Epilepsy is a neurological disorder caused by hyperexcitable brain networks that give rise to seizures. Many epilepsies have a genetic cause whereas some develop following a brain injury. Epilepsy affects around 50 million people worldwide and approximately 1 in 3 people with epilepsy do not respond to currently available medication. This leaves many people with uncontrollable seizures that can occur at any time with little warning. An improved understanding of the mechanisms of epilepsy is needed to discover new targets for seizure control and disease modification.
Researchers within the FutureNeuro Research Centre at RCSI have made pioneering discoveries about the role of noncoding RNAs in epilepsy (see http://www.futureneurocentre.ie
). Most recently, we identified a completely new class of signalling molecule derived from transfer RNAs (tRNAs) – noncoding RNA molecules that help build the amino acid chains that make up proteins in all cells. We found fragments of tRNAs were elevated in patients with epilepsy in advance of a seizure occurring (Hogg et al, J Clin Inves 2019). This suggests it might be possible to predict when a seizure will occur by monitoring levels of these tRNA fragments in the blood. Efforts are now underway to develop a device capable of rapidly measuring these fragments in blood samples to enable people with epilepsy to assess their seizure risk at home.

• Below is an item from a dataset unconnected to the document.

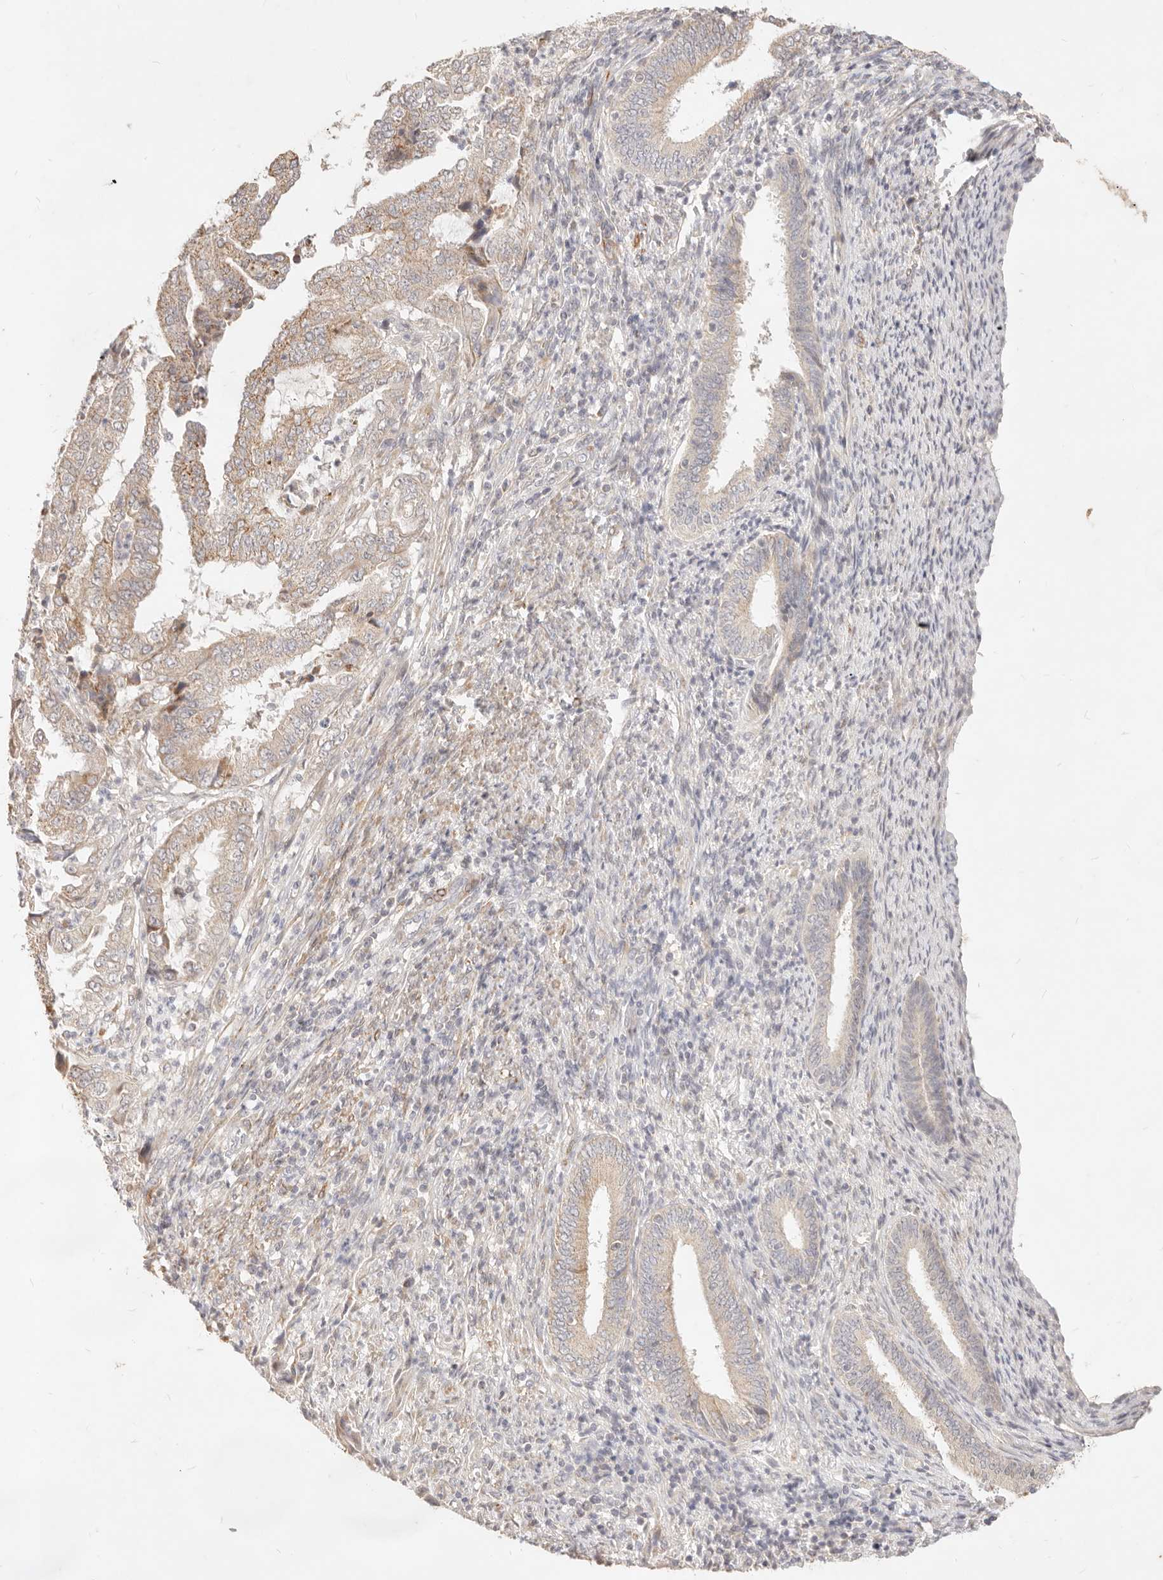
{"staining": {"intensity": "moderate", "quantity": "25%-75%", "location": "cytoplasmic/membranous"}, "tissue": "endometrial cancer", "cell_type": "Tumor cells", "image_type": "cancer", "snomed": [{"axis": "morphology", "description": "Adenocarcinoma, NOS"}, {"axis": "topography", "description": "Endometrium"}], "caption": "Immunohistochemical staining of human endometrial cancer exhibits moderate cytoplasmic/membranous protein positivity in approximately 25%-75% of tumor cells. Using DAB (3,3'-diaminobenzidine) (brown) and hematoxylin (blue) stains, captured at high magnification using brightfield microscopy.", "gene": "RUBCNL", "patient": {"sex": "female", "age": 51}}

A short video explaining our research can be found at https://youtu.be/rzbKVCzgfCE
, and our discovery was reported in the Irish Times here: https://www.irishtimes.com/news/health/irish-breakthrough-in-predictingepileptic-seizures-may-lead-to-simple-test-1.3920010
The objective of this StAR PhD project will be to establish when, how and why these tRNA fragments are generated in the epileptic brain and what they are doing. We know that tRNAs are cleaved as part of a highly conserved stress response. Starting with this knowledge, you will model and study seizure-like activity in models of human epilepsy, employing a variety of cell and molecular techniques to identify the link between neuronal activity, stress and tRNA fragment production and release. To understand their function, you will knock-down or over-express individual and combinations of tRNAs using pharmacologic, imaging, genetic and electrophysiological techniques, to study what happens to cell and network behaviour when they are manipulated. The results will advance our understanding of this major new class of molecule linked to epilepsy and new approaches to treatment and prevention.

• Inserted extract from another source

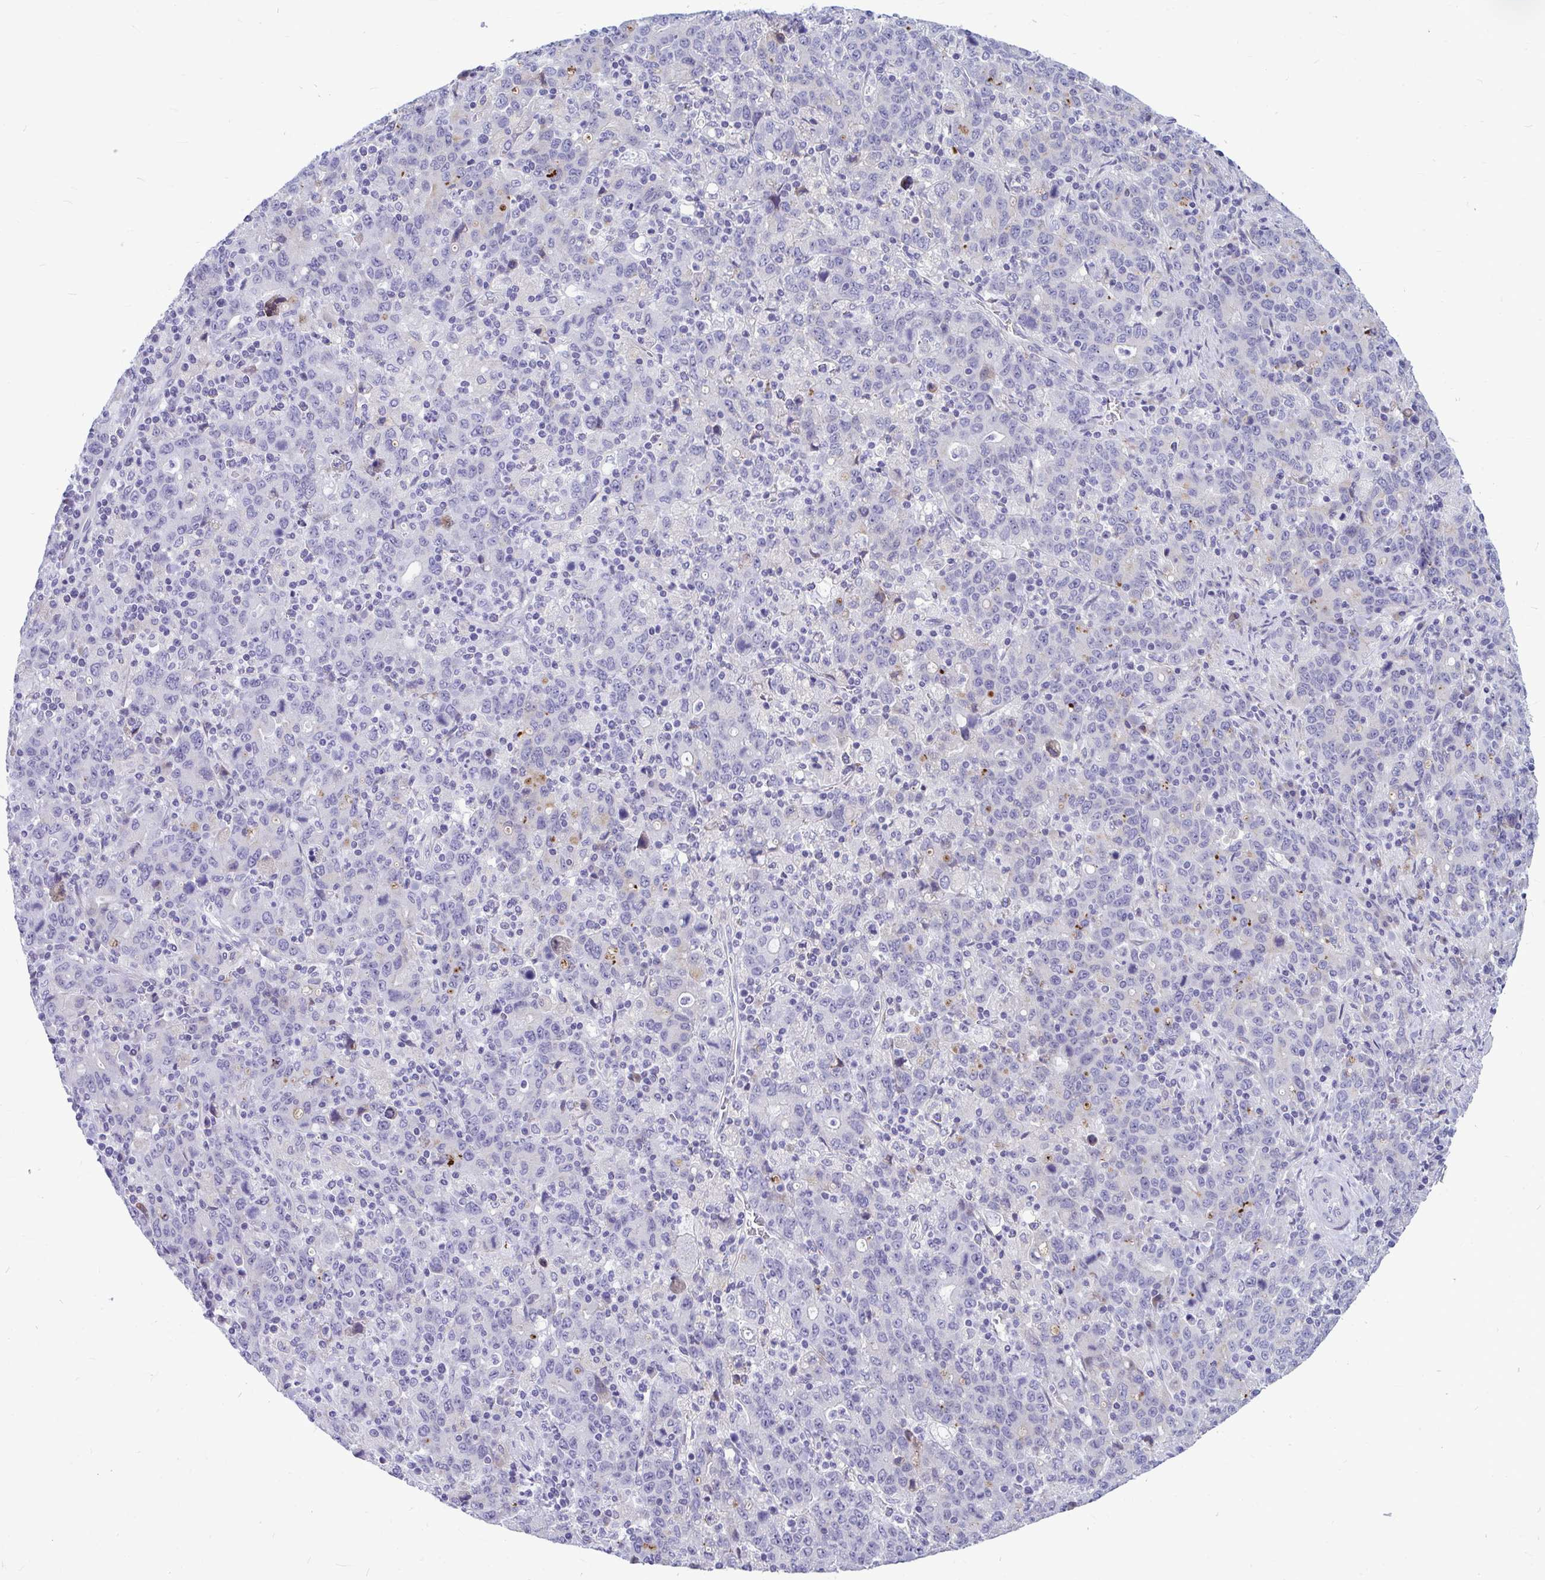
{"staining": {"intensity": "moderate", "quantity": "<25%", "location": "cytoplasmic/membranous"}, "tissue": "stomach cancer", "cell_type": "Tumor cells", "image_type": "cancer", "snomed": [{"axis": "morphology", "description": "Adenocarcinoma, NOS"}, {"axis": "topography", "description": "Stomach, upper"}], "caption": "IHC histopathology image of stomach cancer (adenocarcinoma) stained for a protein (brown), which shows low levels of moderate cytoplasmic/membranous staining in about <25% of tumor cells.", "gene": "ZSCAN25", "patient": {"sex": "male", "age": 69}}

Your research project will be supervised by experts in tRNA biochemistry and epilepsy and carried out in the world-class laboratories at RCSI including the SFI-funded FutureNeuro Research Centre. This provides access to multi-disciplinary teams of scientists including geneticists, neuroscientists, pharmacologists, biochemists, imaging experts and clinicians. You will gain experience with cellular models of epilepsy including primary cell culture and iPSC-derived neurons, cell and molecular imaging, small RNA purificationand analysis techniques, antisense knockdown, and electrophysiology. When completed, you will have gained a broad range of molecular, cellular and neuroscience techniques along with specialised techniques for epilepsy research, such as electrophysiology and have contributed to understanding new disease mechanisms.